[Intrinsic camera parameters]
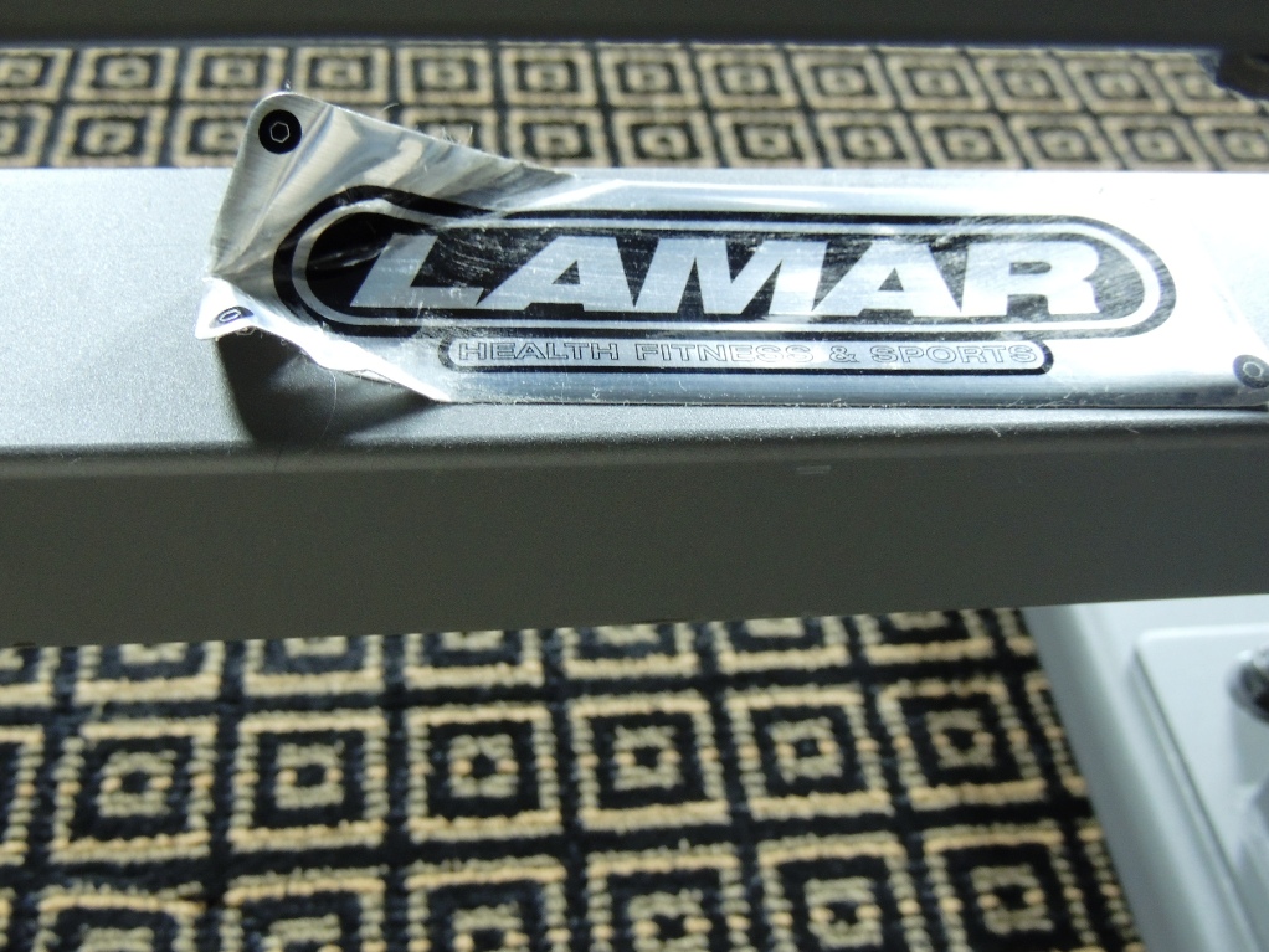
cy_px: 476
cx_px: 634
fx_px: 1467
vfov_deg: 36.0
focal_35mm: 40
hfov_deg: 46.8
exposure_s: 1/13
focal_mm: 7.1
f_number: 3.3
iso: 500
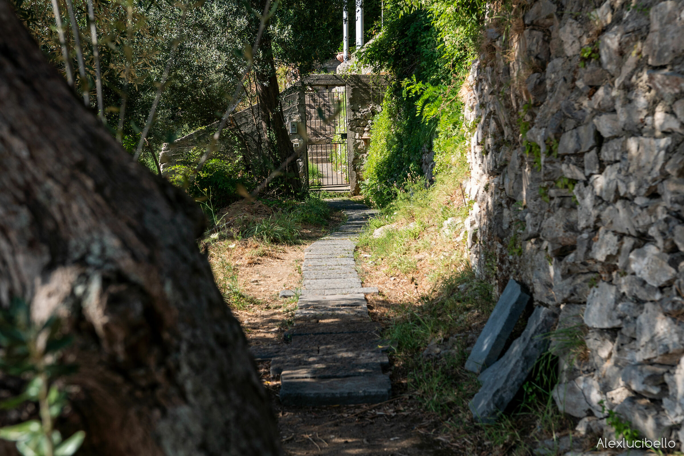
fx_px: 997
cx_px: 342
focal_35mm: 52
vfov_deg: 25.8
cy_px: 228
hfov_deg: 37.9
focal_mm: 35
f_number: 8
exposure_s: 1/250
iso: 100
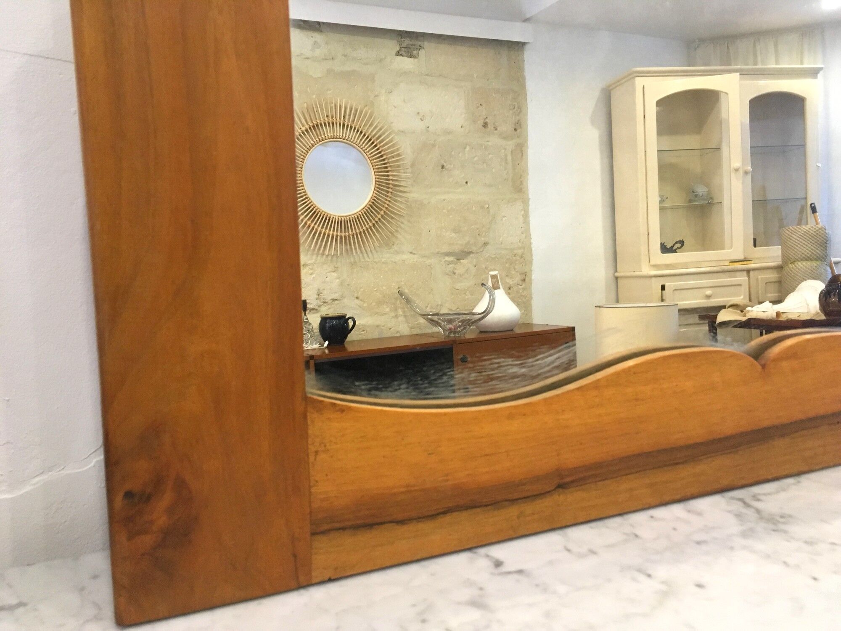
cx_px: 420
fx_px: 705
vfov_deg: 48.2
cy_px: 316
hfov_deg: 61.7
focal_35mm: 29
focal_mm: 4.15
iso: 160
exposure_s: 1/33
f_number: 2.2
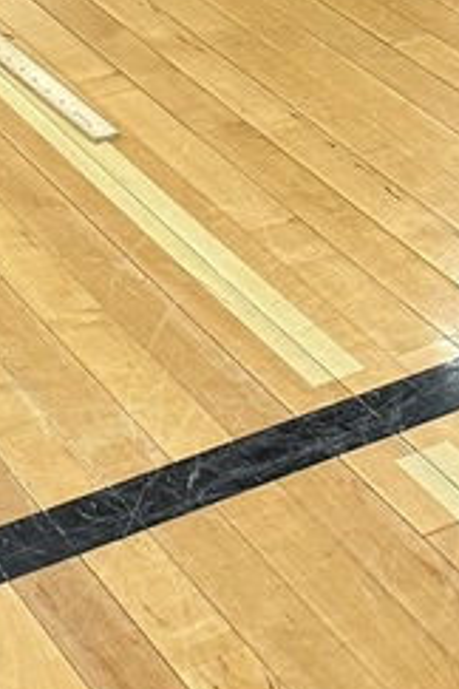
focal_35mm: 105
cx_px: -122
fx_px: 2008
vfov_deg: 16.8
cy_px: -471
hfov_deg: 12.7
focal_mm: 6.86
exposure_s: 1/120
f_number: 1.78
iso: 200
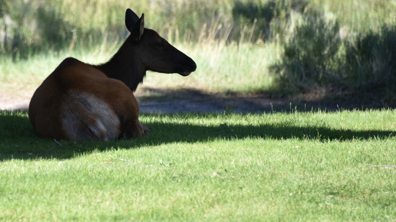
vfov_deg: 2.1
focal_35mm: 568
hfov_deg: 3.8
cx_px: 94
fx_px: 5963
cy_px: 94
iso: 450
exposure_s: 1/640
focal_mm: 300
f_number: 5.6
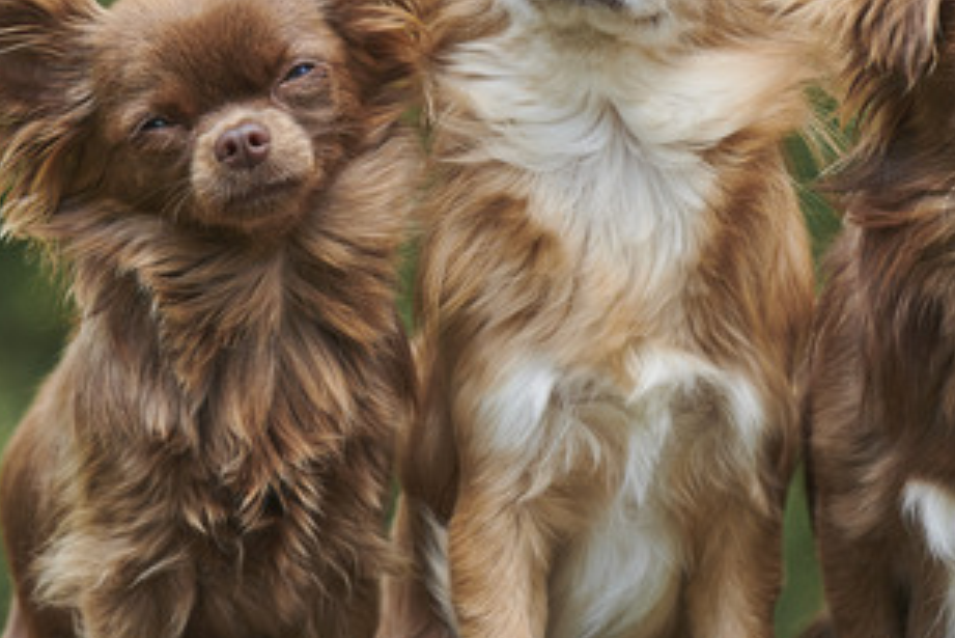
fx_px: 9766
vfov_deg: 3.7
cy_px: 100
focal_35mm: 368
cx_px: 569
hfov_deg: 5.6
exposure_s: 1/400
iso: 140
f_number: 4
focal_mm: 145
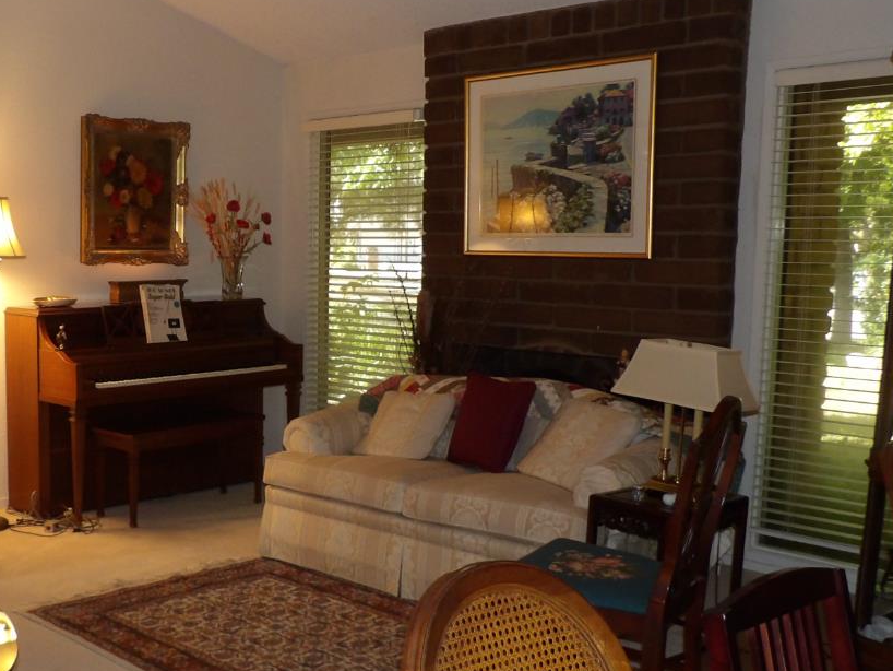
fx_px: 1135
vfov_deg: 32.8
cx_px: 236
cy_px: 390
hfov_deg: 41.8
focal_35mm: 44
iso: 200
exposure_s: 1/33
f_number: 3.2
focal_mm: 4.3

WHAT IS BEING ASKED | Could you repeat the data exactly, omitting its pictures?

COMPLETED TASK |
cy_px: 476
cx_px: 634
fx_px: 1467
vfov_deg: 36.0
focal_35mm: 40
hfov_deg: 46.8
exposure_s: 1/13
focal_mm: 7.1
f_number: 3.3
iso: 500
fx_px: 997
cx_px: 342
focal_35mm: 52
vfov_deg: 25.8
cy_px: 228
hfov_deg: 37.9
focal_mm: 35
f_number: 8
exposure_s: 1/250
iso: 100
cx_px: 420
fx_px: 705
vfov_deg: 48.2
cy_px: 316
hfov_deg: 61.7
focal_35mm: 29
focal_mm: 4.15
iso: 160
exposure_s: 1/33
f_number: 2.2
focal_35mm: 105
cx_px: -122
fx_px: 2008
vfov_deg: 16.8
cy_px: -471
hfov_deg: 12.7
focal_mm: 6.86
exposure_s: 1/120
f_number: 1.78
iso: 200
vfov_deg: 2.1
focal_35mm: 568
hfov_deg: 3.8
cx_px: 94
fx_px: 5963
cy_px: 94
iso: 450
exposure_s: 1/640
focal_mm: 300
f_number: 5.6
fx_px: 9766
vfov_deg: 3.7
cy_px: 100
focal_35mm: 368
cx_px: 569
hfov_deg: 5.6
exposure_s: 1/400
iso: 140
f_number: 4
focal_mm: 145
fx_px: 1135
vfov_deg: 32.8
cx_px: 236
cy_px: 390
hfov_deg: 41.8
focal_35mm: 44
iso: 200
exposure_s: 1/33
f_number: 3.2
focal_mm: 4.3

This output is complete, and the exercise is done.